Les GAFA : privilégiés dans l’UE ?

Les GAFA. Quatre lettres pour quatre géants du numérique. Leurs services se sont répandus à l’échelle mondiale et il devient de plus en plus difficile de s’en passer. Pourtant, on leur reproche régulièrement d’être privilégiés dans l’UE. Il est vrai qu’entre un projet de taxe avorté au niveau européen et des montages fiscaux particulièrement efficaces, les GAFA sont loin de payer autant d’impôts qu’ils le devraient à l’Union européenne. Nous vous en disons un peu plus sur leur position privilégiée.

Que sont les GAFA et que leur reproche-t-on ?

GAFA est un acronyme basé sur le nom de quatre multinationales ayant en commun d’être des géants du numérique : Google, Apple, Facebook et Amazon. Parfois, Microsoft est également inclus dans la liste. On parle alors plus volontiers des GAFAM ou des Big five.
Économiquement, il leur est souvent reproché de provoquer une situation de monopole telle qu’il n’existe que peu de place pour la concurrence. Il faut dire qu’à elles quatre, les entreprises constituant les GAFA pèsent plus lourd dans l’économie mondiale que les états d’Europe les plus riches en terme de PIB, Allemagne, Royaume-Uni et France en tête.
On leur reproche également de ne pas respecter leurs obligations fiscales, notamment en Europe. Les GAFA ne paient en effet pas forcément leurs impôts, où en tout cas pas la totalité de ces impôts là où ils créent de la valeur. Selon l’Union européenne, ils ne paieraient en fait pas même la moitié des sommes dont ils devraient s’acquitter en Europe. Au total, ce sont chaque année plusieurs millions d’euros qui n’entrent pas dans les caisses européennes.

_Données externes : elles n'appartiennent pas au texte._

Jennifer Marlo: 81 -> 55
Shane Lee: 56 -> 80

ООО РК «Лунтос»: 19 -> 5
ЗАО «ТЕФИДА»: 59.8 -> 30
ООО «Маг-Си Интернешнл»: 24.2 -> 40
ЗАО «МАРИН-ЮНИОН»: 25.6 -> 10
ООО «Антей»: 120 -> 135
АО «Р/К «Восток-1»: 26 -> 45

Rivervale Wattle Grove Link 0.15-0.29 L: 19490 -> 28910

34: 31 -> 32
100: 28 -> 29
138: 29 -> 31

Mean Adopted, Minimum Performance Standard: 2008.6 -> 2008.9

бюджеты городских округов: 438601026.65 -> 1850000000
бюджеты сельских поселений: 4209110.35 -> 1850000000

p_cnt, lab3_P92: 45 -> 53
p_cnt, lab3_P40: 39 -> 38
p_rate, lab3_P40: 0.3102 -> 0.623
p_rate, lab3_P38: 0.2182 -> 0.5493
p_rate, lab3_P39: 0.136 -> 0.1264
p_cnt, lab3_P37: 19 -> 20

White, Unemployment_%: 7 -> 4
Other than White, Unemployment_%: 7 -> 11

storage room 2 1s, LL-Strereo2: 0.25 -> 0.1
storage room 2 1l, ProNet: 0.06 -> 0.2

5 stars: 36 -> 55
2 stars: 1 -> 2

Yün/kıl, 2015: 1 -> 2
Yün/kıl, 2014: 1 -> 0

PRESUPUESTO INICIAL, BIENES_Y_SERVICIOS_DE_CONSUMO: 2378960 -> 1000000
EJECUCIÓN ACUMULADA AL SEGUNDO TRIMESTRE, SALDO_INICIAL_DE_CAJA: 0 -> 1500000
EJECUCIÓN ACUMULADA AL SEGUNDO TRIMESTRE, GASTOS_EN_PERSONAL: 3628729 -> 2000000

Privilèges des GAFA dans l’UE

Les GAFA sont avant tout des acteurs du marché numérique. Leurs services étant avant tout virtuels, cela leur permet de très facilement les vendre à travers le monde, sans pour autant être physiquement implantés dans chacun des pays concernés. Il leur suffit alors de s’établir dans les pays où les impôts sont les plus faibles. En Europe, ils se tournent ainsi principalement vers l’Irlande où le taux de taxation est plus de deux fois plus faible que celui de la France.
Un contrat passé par une entreprise française avec Google pour des raisons publicitaires (Google AdWords par exemple) est ainsi signé avec l’Irlande. L’argent est donc stocké en Irlande. À cet avantage déjà très intéressant vient s’ajouter une spécificité toute américaine. Les entreprises provenant américaines avaient en effet le droit, jusqu’en 2017, de ne pas rapatrier leurs bénéfices aux États-Unis, et donc de ne pas y être taxé.
Depuis lors, les entreprises américaines ne payant pas d’impôts en Europe sont taxées à au moins 13% dans leur pays d’origine. Des mesures qui limitent en partie l’évasion fiscale et le déplacement de fonds dans les paradis fiscaux.

Vers une taxe numérique de l’Union européenne ?

En mars 2018, la Commission européenne a présenté un projet de loi visant à taxer d’avantage les GAFA. Plus que les quatre géants du numérique, le projet avait pour but de taxer l’ensemble des entreprises dont le chiffre d’affaires (CA) total dépasse 750 millions d’euros, et dont le CA européen est au-dessus de 50 millions d’euros.
Un an plus tard, en mars 2019, le projet de loi a cependant été suspendu. La loi européenne veut en effet que les décisions fiscales soient prises à l’unanimité avant d’être adoptées. Pour certains états cependant, l’implémentation des GAFA sur leur sol assure des revenus conséquents et réguliers, en plus d’employer de nombreuses personnes. C’est notamment le cas du Danemark, de la Finlande, de la Suède et de l’Irlande qui ont tous montré leur opposition à la commission européenne.
À l’initiative de son Ministre des finances Bruno Lemaire, la France a quant à elle voté en avril 2019 une « taxe GAFA », l’une des premières en la matière. Tout comme le projet de loi européen, cette taxe purement française concerne les entreprises dont le CA total est au-delà de 750 millions d’euros. Le CA annuel en France doit quant à lui excéder 25 millions. Reste à constater les résultats et, peut-être, voir d’autres pays proposer leurs propres initiatives.